Persistent questions on Ashcroft’s tax status have always been ignored by the man himself. Tony Blair initially denied William Hague’s request for Ashcroft’s peerage, deeming him unsuitable. The only reason he was given the peerage was that he gave assurances to Hague he would take up permanent residence in the UK. Since then, the Tories have maintained the line that Ashcroft had complied with this agreement. Lord Ashcroft today says that he interpreted this as meaning becoming a ‘long-term resident’ but not a full taxpayer. The Tory party are yet to confirm whether they were aware of this distinction.
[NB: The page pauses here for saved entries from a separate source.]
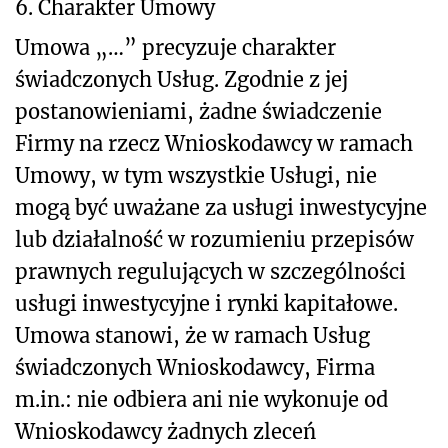
6. Charakter Umowy
Umowa „…” precyzuje charakter
świadczonych Usług. Zgodnie z jej
postanowieniami, żadne świadczenie
Firmy na rzecz Wnioskodawcy w ramach
Umowy, w tym wszystkie Usługi, nie
mogą być uważane za usługi inwestycyjne
lub działalność w rozumieniu przepisów
prawnych regulujących w szczególności
usługi inwestycyjne i rynki kapitałowe.
Umowa stanowi, że w ramach Usług
świadczonych Wnioskodawcy, Firma
m.in.: nie odbiera ani nie wykonuje od
Wnioskodawcy żadnych zleceń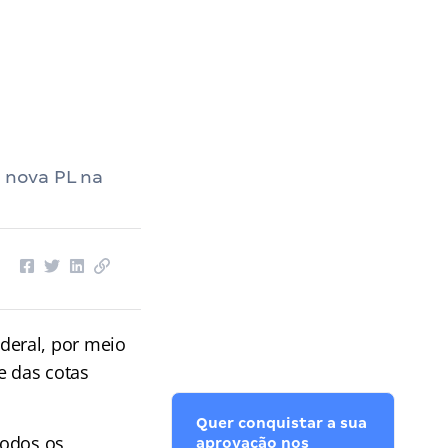
a nova PL na
deral, por meio
e das cotas
Quer conquistar a sua
todos os
aprovação nos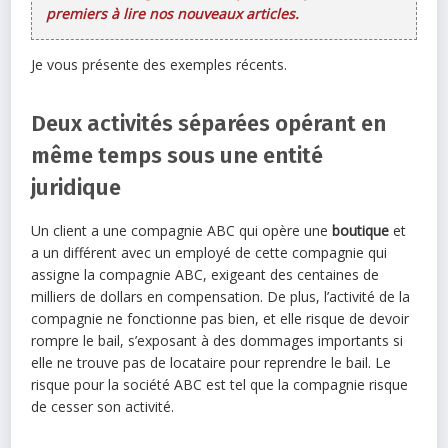
premiers à lire nos nouveaux articles.
Je vous présente des exemples récents.
Deux activités séparées opérant en
même temps sous une entité
juridique
Un client a une compagnie ABC qui opère une
boutique
et
a un différent avec un employé de cette compagnie qui
assigne la compagnie ABC, exigeant des centaines de
milliers de dollars en compensation. De plus, l’activité de la
compagnie ne fonctionne pas bien, et elle risque de devoir
rompre le bail, s’exposant à des dommages importants si
elle ne trouve pas de locataire pour reprendre le bail. Le
risque pour la société ABC est tel que la compagnie risque
de cesser son activité.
Right wing rebuttal attempts were made this morning by attempting to muddy the waters with comparisons between Ashcroft and Labour peer Lord Swraj Paul. This comparison fails on a number of counts. First, Lord Paul has always been open about his tax status where Ashcroft has tried desperately to hide his. Secondly, donations to the Labour Party have come from Paul’s family owned company which pays full UK tax as a trading business. Ashcroft’s money has come from a company set up with the sole purpose of channeling overseas money into Conservative coffers and is not a trading business in the UK. This company is currently under investigation by the Electoral Commission. Thirdly, the amount Lord Paul has donated is tiny in comparison to the amounts Lord Ashcroft has piled into the Tory party over the years. Fourth, Lord Paul does not have a chair in Labour Party head office and is not involved in the election campaign other than as a party member. Lord Ashcroft is vice-chair of his party and is in sole charge of a targeted and expensive – £6million in 2 years – campaign in the marginal seats. And today’s statement hasn’t been made because Ashcroft decided it was right to do. There was no seeing-of-the-light. What there was is a freedom of information request to the Cabinet Office for the papers relating to his peerage.
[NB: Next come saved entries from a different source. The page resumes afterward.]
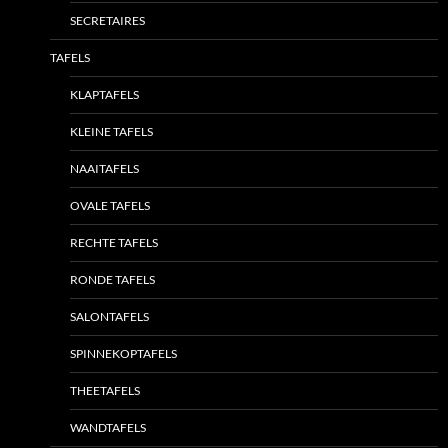
SECRETAIRES
TAFELS
KLAPTAFELS
KLEINE TAFELS
NAAITAFELS
OVALE TAFELS
RECHTE TAFELS
RONDE TAFELS
SALONTAFELS
SPINNEKOPTAFELS
THEETAFELS
WANDTAFELS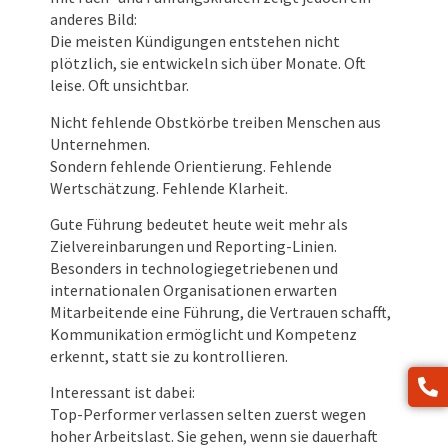
anderes Bild:
Die meisten Kündigungen entstehen nicht
plötzlich, sie entwickeln sich über Monate. Oft
leise. Oft unsichtbar.
Nicht fehlende Obstkörbe treiben Menschen aus
Unternehmen.
Sondern fehlende Orientierung. Fehlende
Wertschätzung. Fehlende Klarheit.
Gute Führung bedeutet heute weit mehr als
Zielvereinbarungen und Reporting-Linien.
Besonders in technologiegetriebenen und
internationalen Organisationen erwarten
Mitarbeitende eine Führung, die Vertrauen schafft,
Kommunikation ermöglicht und Kompetenz
erkennt, statt sie zu kontrollieren.
Interessant ist dabei:
Top-Performer verlassen selten zuerst wegen
hoher Arbeitslast. Sie gehen, wenn sie dauerhaft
None of this reflects well on Team Cameron. For over 10 years they have dissembled over Ashcroft’s tax status on his insistence. There have been lots of opportunities to put out a statement just like todays, but they have always fudged the answer to the oft-asked question. In recent times, Cameron has reduced the amount of money taken from Ashcroft. So today Conservative statistics are all about how much he’s donated in the last year. Not the last ten. The public aren’t that gullible though, despite what the Tory leadership might think. Even recently when Sir George Young accidentally confirmed Lord Ashcroft’s non-dom status on Newsnight, the party hierarchy denied it saying Young had spoken in error. That correction of Young wasn’t an error. It was a lie. Out-and-out. If Cameron is happy to lie about that, what else is he happy to lie about?